Ist die Arbeitsbescheinigung erteilt?
In jedem Falle sollten Sie zur Vermeidung von Rechtsnachteilen sofort nach Erhalt einer Kündigung mit dieser das JobCenter aufsuchen, auch, wenn der Arbeitgeber Sie auf diese Obliegenheit nicht hinweist.
Eine der Besonderheiten im Arbeitsgerichtsprozeß erster Instanz ist, daß, unabhängig vom Ergebnis, jede Partei immer die eigenen Kosten trägt und niemals die des Gegners (§ 12a ArbGG). Gerade, wenn Sie arbeitslos geworden sind, werden Sie häufig Bewilligung von Prozeßkostenhilfe beantragen können und müssen dann zunächst den eigenen Anwalt nicht zahlen.
Ist, auch ohne vorangegangenen Kündigungsschutzprozeß, Ihr Arbeitszeugnis korrekt?
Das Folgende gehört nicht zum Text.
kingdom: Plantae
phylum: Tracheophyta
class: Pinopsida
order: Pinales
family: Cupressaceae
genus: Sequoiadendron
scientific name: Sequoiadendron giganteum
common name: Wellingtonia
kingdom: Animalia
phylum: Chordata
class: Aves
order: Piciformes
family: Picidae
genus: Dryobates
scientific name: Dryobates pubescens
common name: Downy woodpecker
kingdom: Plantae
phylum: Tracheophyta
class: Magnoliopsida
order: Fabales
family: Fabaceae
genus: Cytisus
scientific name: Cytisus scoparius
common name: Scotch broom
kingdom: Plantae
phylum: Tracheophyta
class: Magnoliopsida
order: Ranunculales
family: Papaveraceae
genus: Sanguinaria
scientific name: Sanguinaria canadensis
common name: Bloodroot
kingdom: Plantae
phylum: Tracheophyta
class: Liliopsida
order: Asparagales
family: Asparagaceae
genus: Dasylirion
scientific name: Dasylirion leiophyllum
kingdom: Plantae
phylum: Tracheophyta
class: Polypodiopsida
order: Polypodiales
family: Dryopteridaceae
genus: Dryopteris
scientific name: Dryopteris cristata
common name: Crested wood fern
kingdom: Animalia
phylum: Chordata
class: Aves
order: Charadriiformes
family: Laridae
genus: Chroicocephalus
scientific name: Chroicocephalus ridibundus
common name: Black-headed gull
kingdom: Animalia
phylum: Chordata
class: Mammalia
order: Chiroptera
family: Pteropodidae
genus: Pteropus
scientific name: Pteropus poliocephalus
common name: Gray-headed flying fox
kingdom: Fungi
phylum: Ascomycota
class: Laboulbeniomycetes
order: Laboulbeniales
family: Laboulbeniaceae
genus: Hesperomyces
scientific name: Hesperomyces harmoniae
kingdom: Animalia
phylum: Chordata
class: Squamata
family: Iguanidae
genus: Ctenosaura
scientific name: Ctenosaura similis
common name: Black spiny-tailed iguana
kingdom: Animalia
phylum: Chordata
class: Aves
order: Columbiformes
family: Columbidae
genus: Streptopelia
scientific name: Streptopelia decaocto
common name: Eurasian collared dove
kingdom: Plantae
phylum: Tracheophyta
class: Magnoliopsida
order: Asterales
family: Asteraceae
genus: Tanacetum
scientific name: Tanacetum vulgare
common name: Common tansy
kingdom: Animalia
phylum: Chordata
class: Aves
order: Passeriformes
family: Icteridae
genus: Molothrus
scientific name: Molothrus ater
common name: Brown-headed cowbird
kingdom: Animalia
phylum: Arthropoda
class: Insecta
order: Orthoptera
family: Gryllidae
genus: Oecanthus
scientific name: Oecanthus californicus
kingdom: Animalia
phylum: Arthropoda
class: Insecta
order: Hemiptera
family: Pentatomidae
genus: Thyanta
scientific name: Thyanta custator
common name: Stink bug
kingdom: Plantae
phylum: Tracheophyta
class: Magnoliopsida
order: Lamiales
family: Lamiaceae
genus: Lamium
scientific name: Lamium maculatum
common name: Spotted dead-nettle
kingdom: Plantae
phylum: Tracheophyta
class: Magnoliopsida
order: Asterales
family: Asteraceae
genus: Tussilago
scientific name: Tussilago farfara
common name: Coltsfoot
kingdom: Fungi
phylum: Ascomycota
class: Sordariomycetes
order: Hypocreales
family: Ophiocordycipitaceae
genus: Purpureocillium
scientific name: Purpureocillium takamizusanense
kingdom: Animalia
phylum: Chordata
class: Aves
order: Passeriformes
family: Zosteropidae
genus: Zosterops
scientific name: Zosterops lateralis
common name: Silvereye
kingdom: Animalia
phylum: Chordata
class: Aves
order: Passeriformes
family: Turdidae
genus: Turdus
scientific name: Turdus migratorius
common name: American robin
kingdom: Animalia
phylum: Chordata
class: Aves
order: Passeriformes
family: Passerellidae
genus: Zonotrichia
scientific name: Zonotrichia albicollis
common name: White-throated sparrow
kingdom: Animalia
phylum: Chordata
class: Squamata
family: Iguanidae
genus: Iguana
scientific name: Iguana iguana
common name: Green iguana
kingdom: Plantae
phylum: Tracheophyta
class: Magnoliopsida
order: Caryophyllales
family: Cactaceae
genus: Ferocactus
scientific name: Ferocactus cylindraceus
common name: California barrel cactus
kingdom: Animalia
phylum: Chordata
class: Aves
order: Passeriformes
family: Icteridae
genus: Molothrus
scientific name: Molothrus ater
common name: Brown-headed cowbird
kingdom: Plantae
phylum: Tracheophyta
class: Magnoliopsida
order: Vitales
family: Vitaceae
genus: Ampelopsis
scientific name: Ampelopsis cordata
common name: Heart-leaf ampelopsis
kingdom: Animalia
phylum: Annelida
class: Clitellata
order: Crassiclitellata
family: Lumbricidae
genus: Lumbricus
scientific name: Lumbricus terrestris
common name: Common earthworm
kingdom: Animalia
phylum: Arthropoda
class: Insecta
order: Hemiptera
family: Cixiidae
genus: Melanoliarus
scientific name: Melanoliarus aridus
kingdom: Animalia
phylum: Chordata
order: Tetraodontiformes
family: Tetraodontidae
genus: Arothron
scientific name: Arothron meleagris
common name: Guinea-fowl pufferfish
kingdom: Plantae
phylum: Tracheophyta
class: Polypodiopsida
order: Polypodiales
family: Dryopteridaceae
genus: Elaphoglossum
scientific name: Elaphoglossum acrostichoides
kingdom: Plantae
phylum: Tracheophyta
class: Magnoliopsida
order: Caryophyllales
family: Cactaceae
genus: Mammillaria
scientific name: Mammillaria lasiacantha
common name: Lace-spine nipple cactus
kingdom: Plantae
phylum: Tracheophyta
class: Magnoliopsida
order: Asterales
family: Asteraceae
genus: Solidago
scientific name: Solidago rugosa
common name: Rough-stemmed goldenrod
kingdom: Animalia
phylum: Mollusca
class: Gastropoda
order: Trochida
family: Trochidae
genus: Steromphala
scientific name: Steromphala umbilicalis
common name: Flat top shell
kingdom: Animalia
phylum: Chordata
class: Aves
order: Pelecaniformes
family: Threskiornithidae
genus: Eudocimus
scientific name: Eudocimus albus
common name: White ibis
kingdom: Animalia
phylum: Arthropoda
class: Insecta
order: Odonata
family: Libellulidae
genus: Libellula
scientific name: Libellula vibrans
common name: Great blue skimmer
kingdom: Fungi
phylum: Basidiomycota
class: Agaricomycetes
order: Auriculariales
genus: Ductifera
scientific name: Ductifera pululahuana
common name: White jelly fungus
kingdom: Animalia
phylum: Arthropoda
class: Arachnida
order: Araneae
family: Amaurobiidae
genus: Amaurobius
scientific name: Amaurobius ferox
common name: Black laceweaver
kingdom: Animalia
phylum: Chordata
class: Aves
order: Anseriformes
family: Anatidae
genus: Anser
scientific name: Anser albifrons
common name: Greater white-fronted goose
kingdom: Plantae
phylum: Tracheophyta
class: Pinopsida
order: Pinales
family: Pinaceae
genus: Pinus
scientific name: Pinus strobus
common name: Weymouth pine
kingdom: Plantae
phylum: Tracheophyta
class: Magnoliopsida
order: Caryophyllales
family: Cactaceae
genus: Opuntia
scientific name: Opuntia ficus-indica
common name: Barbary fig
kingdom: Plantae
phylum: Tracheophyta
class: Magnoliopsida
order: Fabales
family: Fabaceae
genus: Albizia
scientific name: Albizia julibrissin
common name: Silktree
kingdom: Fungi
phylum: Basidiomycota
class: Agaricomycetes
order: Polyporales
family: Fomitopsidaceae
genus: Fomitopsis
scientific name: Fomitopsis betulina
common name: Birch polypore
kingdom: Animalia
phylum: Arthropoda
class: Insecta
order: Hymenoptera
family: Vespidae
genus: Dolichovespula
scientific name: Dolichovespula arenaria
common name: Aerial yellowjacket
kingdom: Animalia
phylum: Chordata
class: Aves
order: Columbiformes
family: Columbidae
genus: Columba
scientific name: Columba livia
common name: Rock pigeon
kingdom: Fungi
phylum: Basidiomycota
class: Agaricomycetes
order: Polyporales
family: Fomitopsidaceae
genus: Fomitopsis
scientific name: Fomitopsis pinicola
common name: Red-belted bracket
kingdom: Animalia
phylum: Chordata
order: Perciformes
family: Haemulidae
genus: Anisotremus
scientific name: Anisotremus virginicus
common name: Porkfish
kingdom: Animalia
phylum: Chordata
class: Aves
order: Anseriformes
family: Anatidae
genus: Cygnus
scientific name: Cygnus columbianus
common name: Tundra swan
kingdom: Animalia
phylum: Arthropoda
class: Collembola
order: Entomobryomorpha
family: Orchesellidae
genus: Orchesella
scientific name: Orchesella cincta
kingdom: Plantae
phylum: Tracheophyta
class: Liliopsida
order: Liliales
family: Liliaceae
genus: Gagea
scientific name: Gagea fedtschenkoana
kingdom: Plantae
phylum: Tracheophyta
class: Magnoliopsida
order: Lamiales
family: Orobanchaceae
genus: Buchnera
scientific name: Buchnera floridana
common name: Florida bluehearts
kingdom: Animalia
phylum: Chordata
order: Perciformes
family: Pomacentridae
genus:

Haben Sie "stets zu unserer vollsten Zufriedenheit" gearbeitet oder "sich stets mit Fleiß und Eifer bemüht, die Ihnen übertragenen Aufgaben zu erledigen"? Arbeitszeugnisse enthalten Code, der nur für Eingeweihte verständlich ist. Wenn Sie die Formulierungen in Ihrem Zeugnis nicht hundertprozentig verstehen, legen Sie es mir vor; zügig, auch hier gelten häufig kurze Ausschlußfristen.
20.03.2012: In einer Grundsatzentscheidung stellt das Bundesarbeitsgericht fest, daß unterschiedlich lange Urlaubszeiten als diskriminierend unwirksam sind, wenn die unterschiedliche Urlaubslänge nur vom Lebensalter abhängt. Staffelungen nach Betriebszugehörigkeit bleiben zulässig. Enthält ihr Arbeitsvertrag dagegen eine altersbedingte Staffelung, häufig ist jung 24 oder 26 Tage, ab etwa Alter 40 jährlich 30 Tage Jahresurlaub, haben Sie ab sofort Anspruch auf den längsten Urlaub. Die Minderurlaube der Vergangenheit, abgesehen vom letzten Jahr, dürften allerdings verfallen sein.